蕭融的眼神向下移了移,僅僅暴露在空氣中這麼一點時間,他就感到手上的皮膚已經發緊,本來年輕又細膩的表面此時布滿了細小的白色紋路,青色的血管也越發明顯起來。
他是個南方人,但他現在也有一雙北方人的手了。……
不等他再思考什麼,聽完東方進匯報的屈雲滅已經高喊出發,蕭融瞬間抬頭,跟著其他的萬千將士一般,都用力的抖動了一下韁繩,然後大喊:「駕!」*
好馬日行千里,而古人點評一匹馬算不算極品,要看它能不能日行八百里。
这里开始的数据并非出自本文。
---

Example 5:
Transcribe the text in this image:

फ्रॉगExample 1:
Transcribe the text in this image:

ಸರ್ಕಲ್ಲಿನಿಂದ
但這是不是真的,人們也很難去求證,因為沒人會為了看看這馬能不能日行千里,就真的讓它十二時辰不間斷的跑,等馬跑完了,估計不死也廢了。
所以這句話相比於一句事實,更像是一個形容詞,一個人若想騎馬日行八百里,中間必須換最起碼三次馬匹,這還只是他一個人而已,如果人多了,那速度肯定又要下降。
人越多,行進的速度就越慢,屈雲滅的兵已經算是這個時代最能跑的兵了,當初光嘉皇帝可是在逃命的路上,結果他南遷的過程還持續了整整半年。為什麼?因為光嘉皇帝吃不了持續行進的苦,只要當地還算安全,他就要停下來休息一段時間,大臣們自然是不敢停,所以日日催、夜夜催,好不容易才催得他老人家再次啟程。
若是沒有鮮卑人在後面追著,他怕是能直接走上三年。
這看起來太離譜了,半年難道鮮卑人還追不上來麼,可他們還真就沒追上來過,因為形勢複雜、因為有人不斷的拼命保護這位雍朝的最後一個君主,而那些人為了這個草包,是真的悍不畏死。……
這是此時的屈雲滅所沒有的東西,一直都是他在保護別人,他為自己的兵、自己的百姓斷後,沒什麼人會如此狂熱的保護他。啊,這麼說也不準確,一部分的鎮北軍是會這麼做的。
而這也是屈雲滅的想法,從他的本心出發,他其實不怎麼在乎那些百姓會不會認同自己,他也不在乎外面的官員虛與委蛇,甚至就連他的衛兵統領叛變了,在他和李修衡那個小人當中,選了後者,他也不是那麼生氣,殺了就好了,殺了他就不在意了。
他知道他的性格不討喜,所以他從未要求過每個人都要喜歡他。
但他無法接受,那些他以為在乎他、忠誠他的人,突然對他露出了冷心冷情的一面。
該怎麼形容這種感覺呢,就像是一個穿的破破爛爛的小孩住在糖果屋旁邊,糖果屋龐大、甜香、而且充滿了歡聲笑語,但他感覺還好,因為他手裡攥著幾顆獨屬於自己的糖果,他每天都要數一遍裡面的數目,發現一顆沒少,他就安心了。
而現在一顆糖掉到了地上,他連忙去撿,卻發現糖紙破開了,裡面的糖早就被蟲子蛀空了。
傷心、難過、憤怒、不可置信,自然都是有的,但還有一種他不敢說出來的心情,他看向另外幾顆糖,開始害怕那幾顆糖也會變成這個模樣。